I'm also reminded of James Carse's observation about evil in his marvelous (and highly recommended) book, Finite and Infinite Games:
Evil is never intended as evil. Indeed, the contradiction inherent in all evil is that it originates in the desire to eliminate evil. "The only good Indian is a dead Indian."
I think that too aggressively filtering out [presumed] false negatives can render us more easily manipulated by technology ... and the people and organizations who control technology. Although there is considerable debate about what Web 2.0 is, one of its key ingredients is surely the provisioning of architectures of participation, in contrast to the "command and control" paradigm of earlier technologies (and eras). One of the beneficial side effects of the growth of Web 2.0 - for me - has been enhanced opportunities for serendipity, and allowing more false negatives is likely to yield fewer instances of serendipity. Furthermore, I believe increasing the probability - or acceptability - of false negatives may have the unfortunate consequence of moving further up the head of the long tail ... and/or further down toward the lowest common denominator(s). Book burning lies at or near the extreme end of the "acceptance of false negatives" spectrum, though I do not mean to imply that any of these consequences are intended or desired by the article or author.

WORK TO COMPLETE ▸
1. Answer these questions about the excerpt on false negatives and Web 2.0:
(a) What is the title of the James Carse book the writer recommends?
(b) According to the quoted observation, where does all evil originate?
(c) What does the writer name as one key ingredient of Web 2.0?
2. Pick up the excerpt on false negatives and Web 2.0 after its last sentence and continue it in the same voice.
The data that comes after this passage has no connection to it.

MATERIAL SHOWN ▸
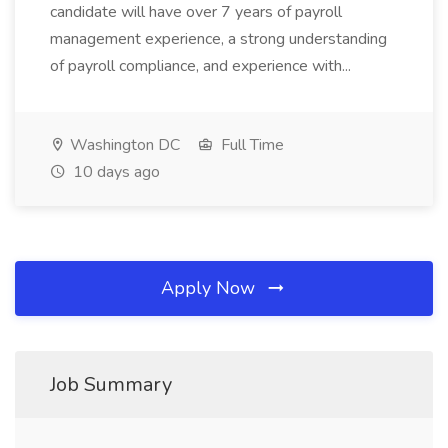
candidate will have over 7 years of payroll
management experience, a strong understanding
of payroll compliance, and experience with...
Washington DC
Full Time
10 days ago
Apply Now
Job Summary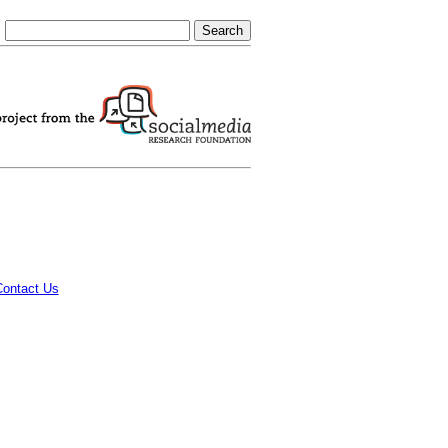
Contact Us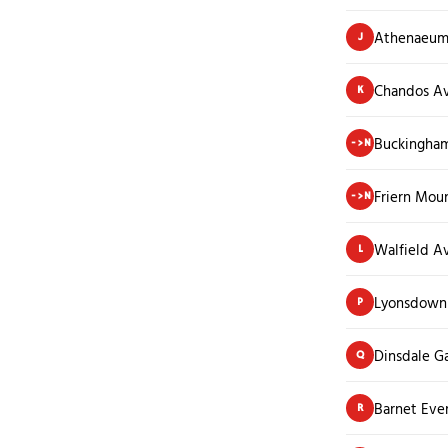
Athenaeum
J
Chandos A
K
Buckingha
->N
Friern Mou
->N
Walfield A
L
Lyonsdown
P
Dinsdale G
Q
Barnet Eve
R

ANSWER SECTION ▸
1.
(a) Finite and Infinite Games.
(b) In the desire to eliminate evil.
(c) The provisioning of architectures of participation.

2.
In earlier chapters of my career, when I was more focused on natural language processing and automatic speech recognition, I became familiar with the concept of Equal Error Rate (EER), which represents a way of measuring the balance between false positives (which yields what is called the False Acceptance Rate, or FAR) and false negatives (False Rejection Rate, or FRR). The documentation for the BioID biometrics system SDK from HumanScan provides a nice articulation of these concepts, including the graph below:
Perhaps the solution to the tension between false positives and false negatives in recommender systems is to incorporate some kind of control for the user to specify an acceptable balance or threshold (which may default to the EER) ... although that would also require devising a solution to the tension between user inertia and input ... but that simply provides additional corroboration for Alex's primary argument that we need to incorporate more psychology into our designs of good - or better - recommender system technologies.